In an alternative arrangement, the alignment means 14 may be left in place when locked in position and no grout is then required. This facilitates later removal of the structure 4, for example for maintenance on land. In this case, the alignment means 14 which may be shove cylinders, screw jacks or the like can be built as a fixed part of the structure 4 so that for removal of the structure 4 it is not necessary to pick up cables, hoses and the like to initiate release of the alignment means 14, these being provided integrally with the structure.

In a variation of the invention illustrated in FIG. 10 and interface piece 50 is provided at the top of the foundation 30′. The interface piece 50 is set in a desired alignment during installation in the foundation 30′, such as by grouting (54) to the foundation 30′. The interface piece 50 includes an inner surface 540 analogous to inner surface 40. Thus the structure 4 can be lowered into a socket 32′ of the interface piece 50 in the same manner as described above in relation to foundation 30, but because the interface 50 determines the correct alignment, separate alignment means are not needed. A number of tapered clamps 52 are desirably provided to grip the structure and retain it in its desired position. In this construction, the weight of the structure 4 essentially holds the structure in place in the foundation. For removal of the structure 4 the tapered clamps may be removed by a tool frame which releases the structure and allows it to be removed from the foundation.

Claims

1. The combination of a foundation and an offshore structure mountable in the foundation, wherein the offshore structure comprises an end part having a leading end portion of substantially conical shape and controllable alignment means, the foundation comprising a socket comprising a base surface of substantially conical shape sized substantially to conform with the substantially conical leading end portion, an intermediate supporting part and an upper body having an internal guiding surface that is frusto-conical, wherein the socket operatively receives the end part such that the conical base surface and the conical leading end portion are in juxtaposition and the internal guiding surface operatively provides a reaction surface against which the controllable alignment means operatively act for adjustment of the offshore structure into a desired alignment when the end part has been accommodated in the socket, the alignment means detachable from the end part after the end part is inserted in the foundation, and wherein the inner surface of the intermediate supporting part and the outer surface of the end part adjacent the substantially conical leading end portion of the structure are cylindrical.

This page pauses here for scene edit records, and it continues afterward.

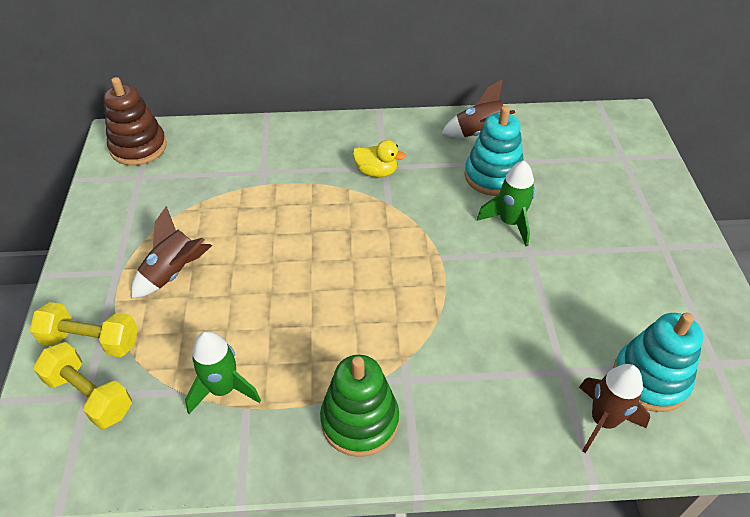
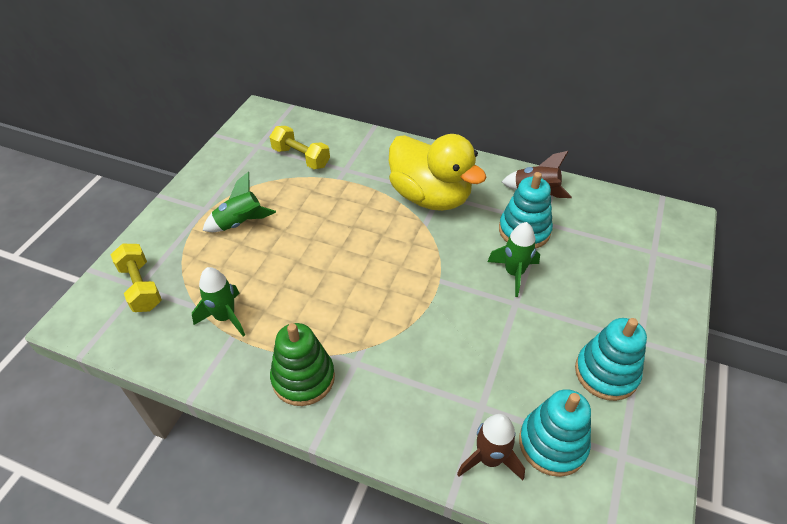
camera: 25 degrees right, 0 degrees up
yellow dumbbell [30,302,138,357] -> yellow dumbbell moved to [270,126,330,169]
brown stacking toy [104,77,167,166] -> none
brown rocket [131,206,212,298] -> green rocket [203,172,276,232]
yellow duck [353,140,405,177] -> yellow duck [389,134,486,211], size x2.40
none -> turquoise stacking toy [575,318,647,401]

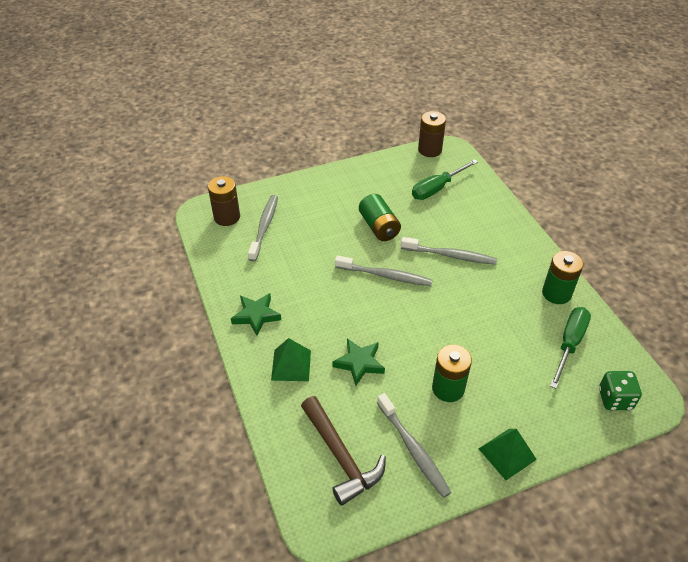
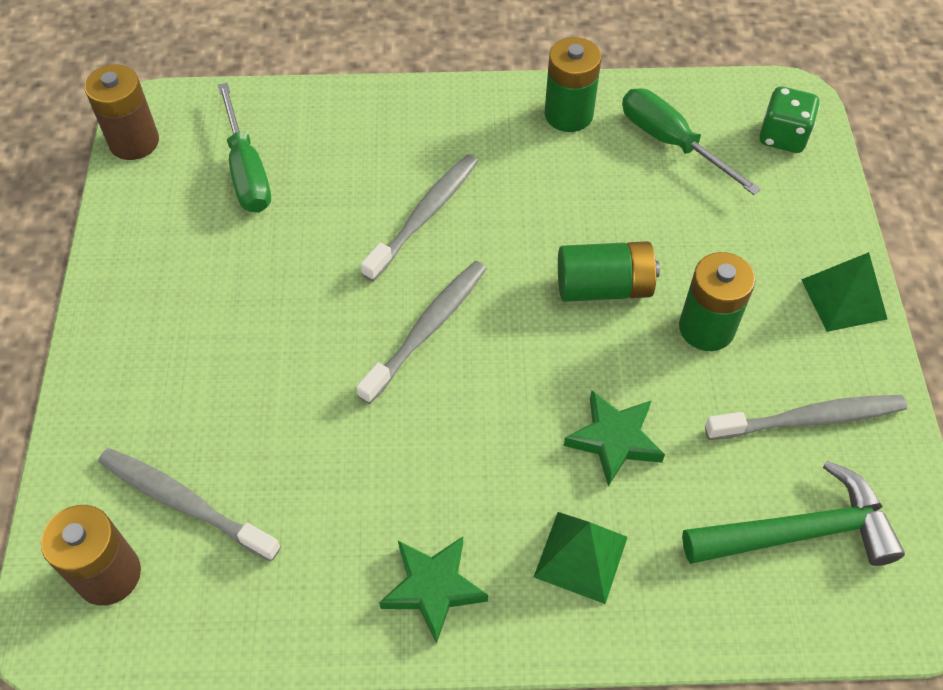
camera: 70 degrees left, 10 degrees up
brown hammer [301,396,386,506] -> green hammer [682,461,905,566]
green battery [359,194,401,241] -> green battery moved to [558,241,660,302]

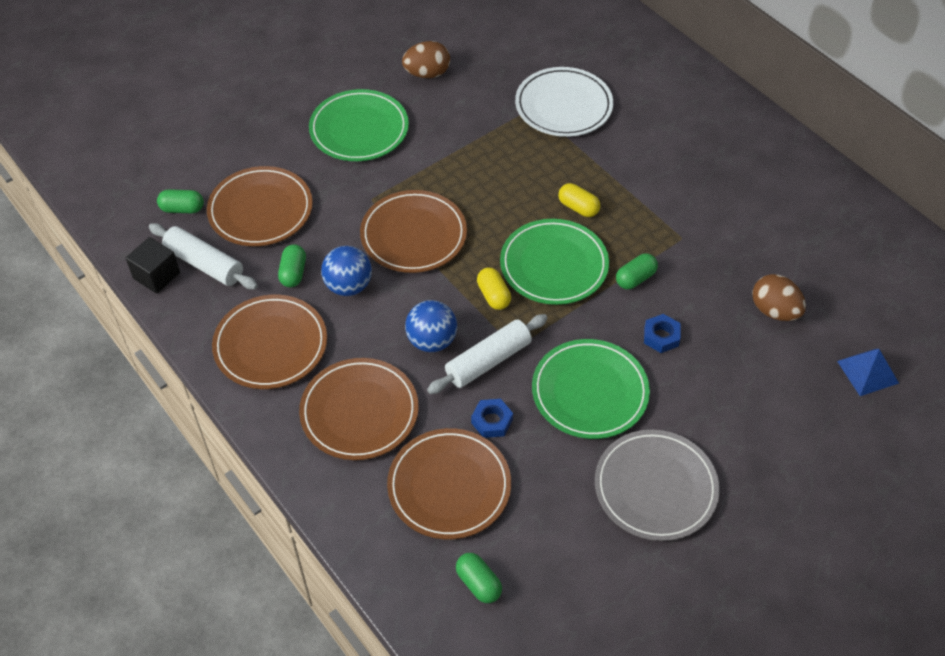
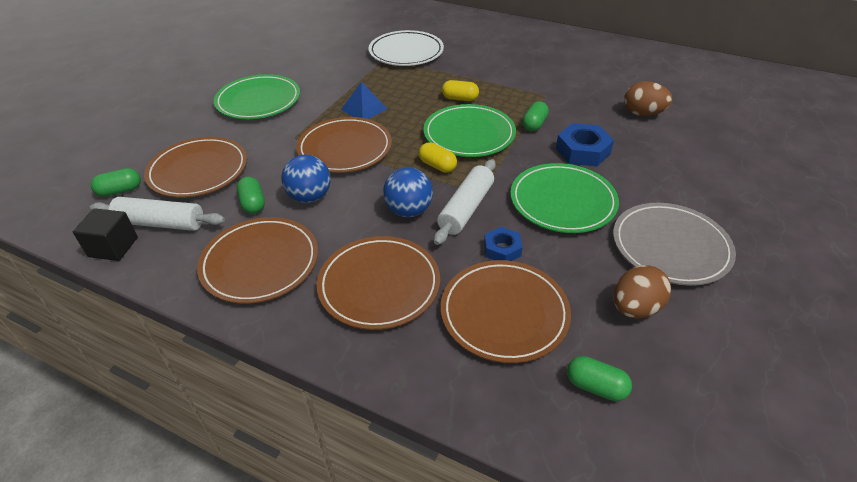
camera: 25 degrees left, 10 degrees down
brown egg [402,41,450,78] -> brown egg moved to [613,265,671,318]
blue nut [644,314,681,353] -> blue nut [556,123,614,166], size x1.61
blue pyramid [837,349,899,396] -> blue pyramid moved to [341,82,387,119]

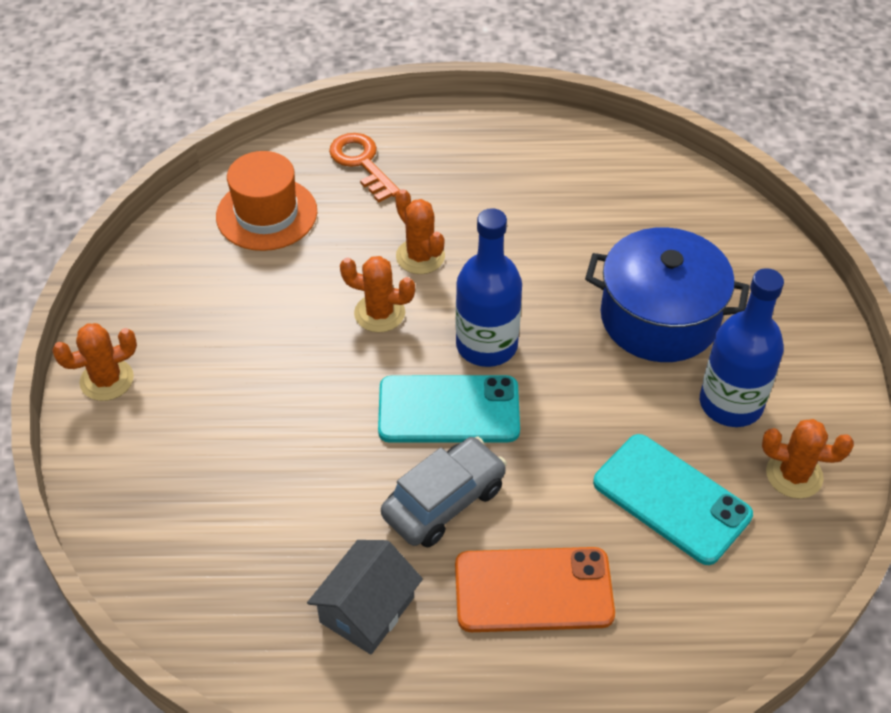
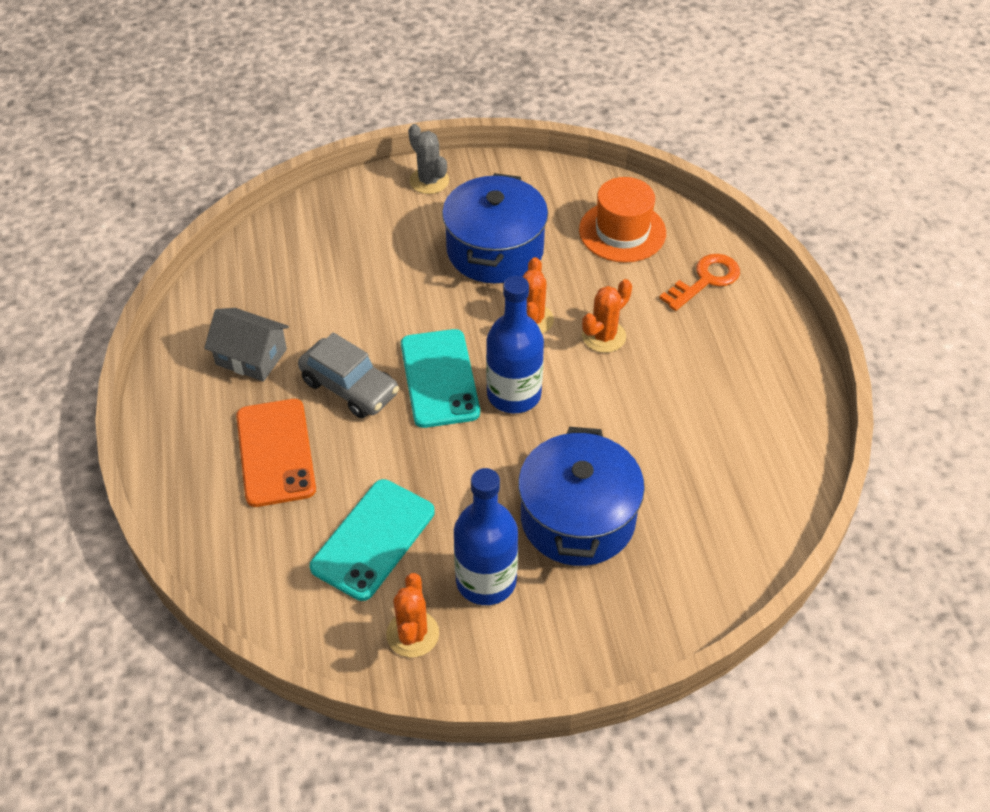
camera: 80 degrees right, 0 degrees up
orange cactus [52,323,137,401] -> grey cactus [408,124,449,194]
none -> blue pot [442,173,548,283]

2. A combination as claimed in claim 1 wherein said inner and outer surfaces are spaced apart in use.

3. A combination as claimed in claim 1 wherein a curved, substantially spherical or part spherical element is disposed on the tip of the leading end portion whereby the conical leading end portion is prevented from fully abutting the conical base surface of the socket.

4. A combination as claimed in claim 1 wherein the alignment means are a plurality of hydraulic cylinders.

5. A combination as claimed in claim 1, further comprising a means for recovering the alignment means from the end part after the end part is inserted into the foundation and the alignment means is detached from the end part.

6. A combination as claimed in claim 1, the alignment means moveable along the length of the end part.

7. A combination as claimed in claim 1, the alignment means reattachable to the end part.

8. A combination as claimed in claim 1 wherein the alignment means are removeable.